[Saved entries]

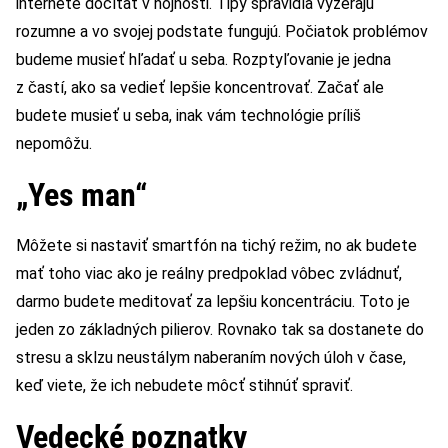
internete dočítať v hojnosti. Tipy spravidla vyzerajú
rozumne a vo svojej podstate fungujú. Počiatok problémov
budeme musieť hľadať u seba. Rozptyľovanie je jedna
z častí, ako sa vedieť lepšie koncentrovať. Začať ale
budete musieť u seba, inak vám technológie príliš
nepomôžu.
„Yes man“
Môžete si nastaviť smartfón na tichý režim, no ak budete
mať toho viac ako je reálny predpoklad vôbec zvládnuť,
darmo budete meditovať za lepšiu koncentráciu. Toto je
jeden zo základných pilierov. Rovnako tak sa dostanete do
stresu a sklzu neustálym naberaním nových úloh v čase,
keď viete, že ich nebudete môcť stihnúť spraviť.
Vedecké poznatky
* * *
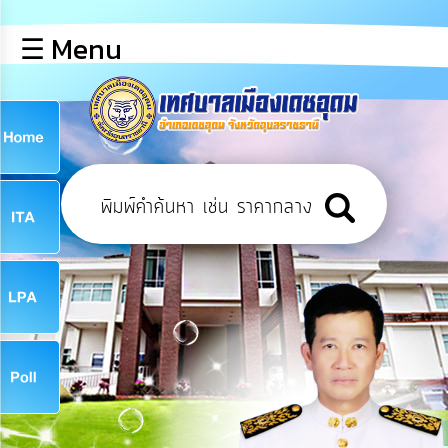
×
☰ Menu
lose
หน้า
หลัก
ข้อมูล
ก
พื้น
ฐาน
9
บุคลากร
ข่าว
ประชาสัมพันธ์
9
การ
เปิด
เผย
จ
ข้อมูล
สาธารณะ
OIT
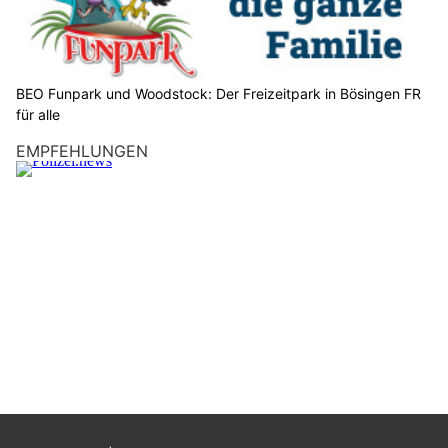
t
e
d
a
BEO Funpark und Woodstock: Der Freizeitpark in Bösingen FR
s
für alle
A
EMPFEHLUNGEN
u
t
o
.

WORK TO COMPLETE: Copy out the lines above with "seba" in them.

ANSWER FOR THIS EXERCISE:
budeme musieť hľadať u seba. Rozptyľovanie je jedna
budete musieť u seba, inak vám technológie príliš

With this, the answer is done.